My book club occasionally has a movie night in place of a book for the month and we enjoy watching movies made based on books, though we’re not always limited to that. For the month of March we planned to get together and watch the newer version of “Much Ado About Nothing” that came out in 2012 by director Joss Whedon. The week before this event I suddenly realized that I have never watched the older version nor have I ever read the play. Basically I didn’t even know the plot of this Shakespearean play! That was a strange thought considering that he is so widely known and read and much beloved! I know many of his stories, but this one I did not! I remember covering the content and watching different film versions of Romeo and Juliet, Henry V, and Hamlet, but don’t actually remember reading all of any (many apologies to my English and literature teachers, but it could be on account of a bad memory). So I’ve decided to read these plays one at a time until I have read Shakespeare’s works.
How would I like the flow of reading a play? It turns out it came quite easy! I personally find it easy to transition into the old English, but in some cases it was helpful to have the footnotes at the bottom when I wasn’t sure if I understood something correctly. Oh, and quick disclaimer, I didn’t read the introduction (bad right?) I just skipped right into it. There are many versions that you can read and I am sure any would work. I chose The Oxford Shakespeare version.

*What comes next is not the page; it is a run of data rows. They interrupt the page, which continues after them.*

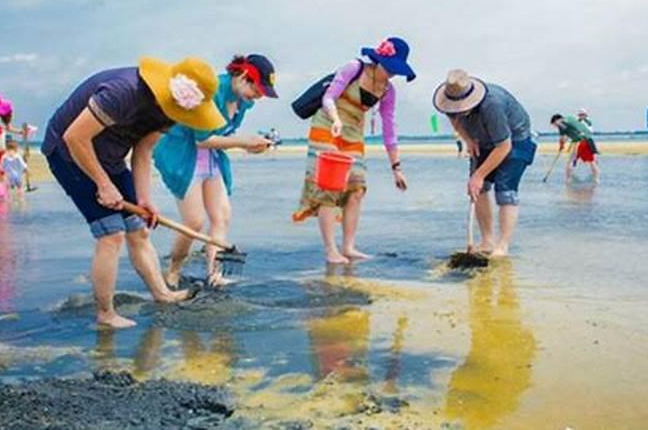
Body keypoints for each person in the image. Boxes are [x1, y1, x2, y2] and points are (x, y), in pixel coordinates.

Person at [41, 56, 224, 328]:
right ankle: (105, 314)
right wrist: (103, 184)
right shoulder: (123, 92)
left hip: (111, 158)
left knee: (139, 229)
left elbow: (143, 150)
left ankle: (162, 293)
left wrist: (143, 199)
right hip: (69, 154)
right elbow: (74, 137)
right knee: (111, 233)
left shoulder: (171, 112)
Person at [154, 54, 277, 288]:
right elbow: (202, 139)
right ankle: (173, 270)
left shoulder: (243, 101)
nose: (259, 96)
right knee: (194, 221)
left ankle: (215, 273)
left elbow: (223, 136)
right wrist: (243, 142)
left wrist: (252, 147)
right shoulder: (213, 91)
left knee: (222, 216)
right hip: (182, 153)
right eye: (258, 89)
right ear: (243, 76)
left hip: (210, 158)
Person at [292, 37, 415, 264]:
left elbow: (389, 128)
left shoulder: (388, 91)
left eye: (394, 71)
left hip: (354, 133)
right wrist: (336, 119)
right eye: (388, 68)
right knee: (329, 186)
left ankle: (348, 247)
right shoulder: (354, 68)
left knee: (357, 187)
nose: (390, 74)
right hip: (327, 125)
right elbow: (329, 97)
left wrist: (396, 168)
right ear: (378, 60)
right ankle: (331, 250)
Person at [433, 69, 536, 258]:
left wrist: (479, 175)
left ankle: (502, 246)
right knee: (477, 189)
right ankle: (487, 241)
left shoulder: (492, 105)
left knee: (505, 191)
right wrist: (468, 139)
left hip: (514, 140)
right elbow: (455, 121)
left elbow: (504, 146)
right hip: (481, 139)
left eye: (461, 107)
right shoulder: (450, 101)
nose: (457, 111)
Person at [550, 113, 600, 183]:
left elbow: (563, 138)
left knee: (571, 161)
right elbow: (570, 132)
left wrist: (561, 146)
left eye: (554, 125)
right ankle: (596, 179)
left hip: (580, 141)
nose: (555, 126)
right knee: (592, 161)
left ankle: (568, 180)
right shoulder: (570, 117)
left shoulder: (561, 123)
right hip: (589, 139)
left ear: (556, 121)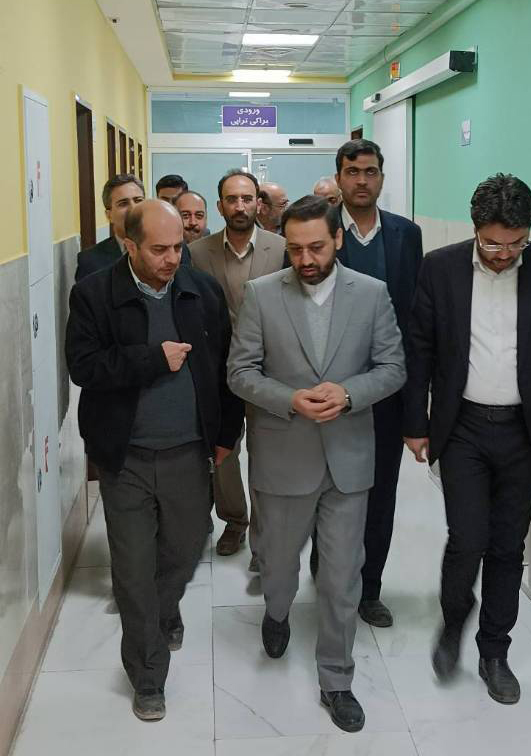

It was actually quite fun. Having not known the plot I really enjoyed the witty banter of Beatrice and Benedick who so obviously love each other, but will not admit it for anything, even to themselves. The love of Claudio and Hero was sweet, but tragedy ensues when the villainous Don John plans to destroy their happiness. I found this a fun read. Watching the movie was also funny. Reading a play there are not visual cues about the scene, setting or anything really, so while preforming you could take so many different points of view. The spin of the modern movie did just that, swapping genders for some roles and really making it apply to the times.
Next on my list is to watch the 1993 version of the movie directed by Kenneth Branagh, whom I love. Then I’ll eventually pick another one of Shakespeare’s works until I can say I’ve successfully completed them. I’ll keep you posted!